[InstCombine] Treat umax as select(icmp eq x, 0), 1, x) in binop select fold. #65978

davemgreen · 2023-09-11T16:48:58Z

There is an existing instcombine for folding:
(A ? B : C) binop (A ? E : F) -> A ? (B binop E) : (C binop F).
However this will not combine if the select (x>=1 ? x : 1) has
been converted to a umax(x, 1). This adds code to treat the umax
as a select, allowing binops to fold into the select.

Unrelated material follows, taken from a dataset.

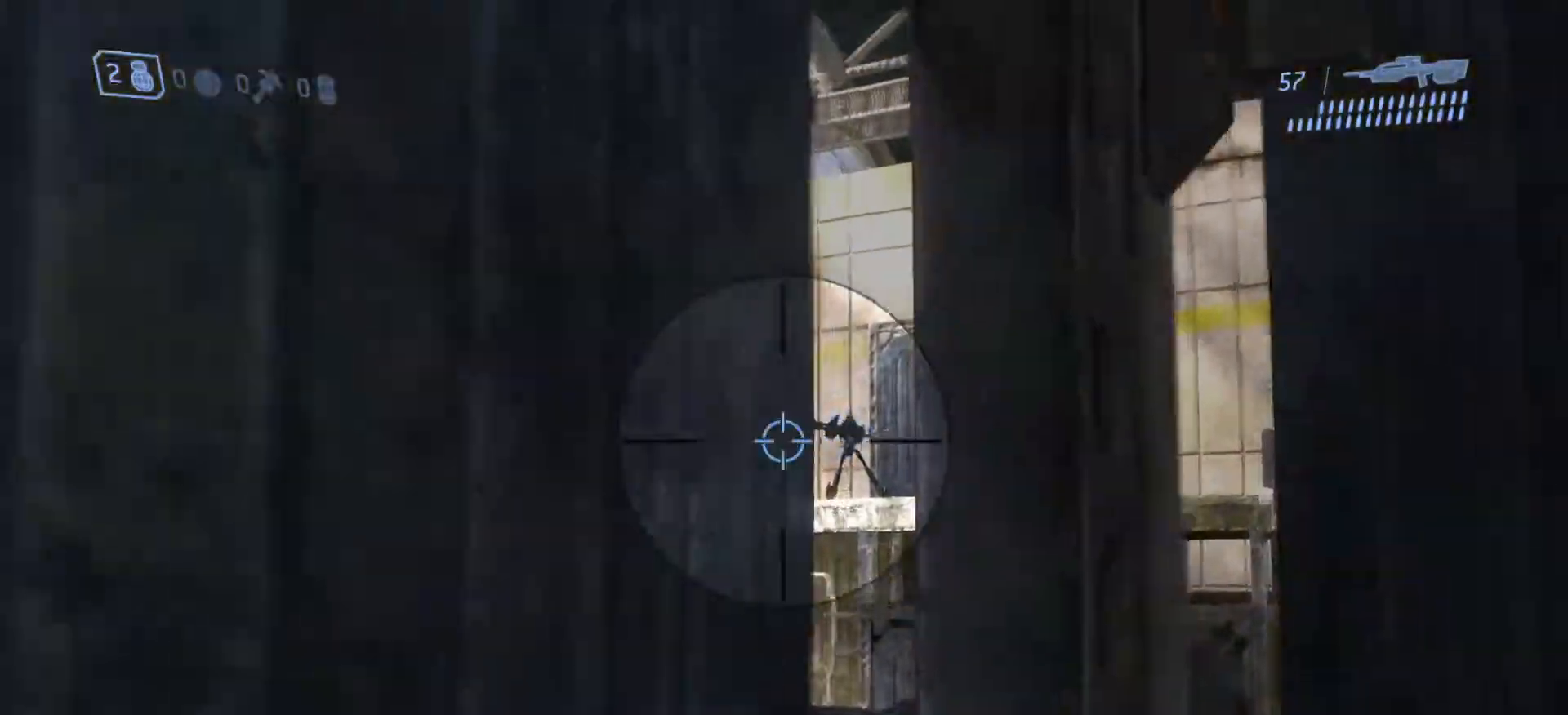
{"buttons": [], "left_stick": "up-left", "right_stick": "down-right", "events": [[67, "R3", "down"], [134, "left_stick", "down-left"], [217, "R3", "up"], [301, "right_stick", "down-left"], [367, "left_stick", "left"], [434, "right_stick", "down-right"], [484, "left_stick", "up-left"]]}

This patch handles the more special case where the predicate is the limit
extreme (such as x==0 ? x : 1), meaning it will use a ==0 predicate as
opposed to the >= predicate usually applied to a umax. According to alive this
is valid so long as the variables are not undef, are known to be non-equal
(https://alive2.llvm.org/ce/z/VAYw3J) or known to be the same value
(https://alive2.llvm.org/ce/z/4TSd7v).

Here are some proofs for different min/maxes:
umax: https://alive2.llvm.org/ce/z/kLw4J9
umin: https://alive2.llvm.org/ce/z/nvPa7p
smin: https://alive2.llvm.org/ce/z/HS8V7V
smax: https://alive2.llvm.org/ce/z/D2ocju

llvmbot · 2023-09-11T16:49:56Z

@llvm/pr-subscribers-llvm-transforms

Changes

There is an existing instcombine in SimplifySelectsFeedingBinaryOp for folding `(A ? B : C) binop (A ? E : F) -> A ? (B binop E) : (C binop F)`. However this will not combine if the select `(x>=1 ? x : 1)` has been converted to a `umax(x, 1)`. This adds code to treat the umax as a `select(x==0,1,x)` if it matches the other operand, allowing binops to fold into the select/umax pair.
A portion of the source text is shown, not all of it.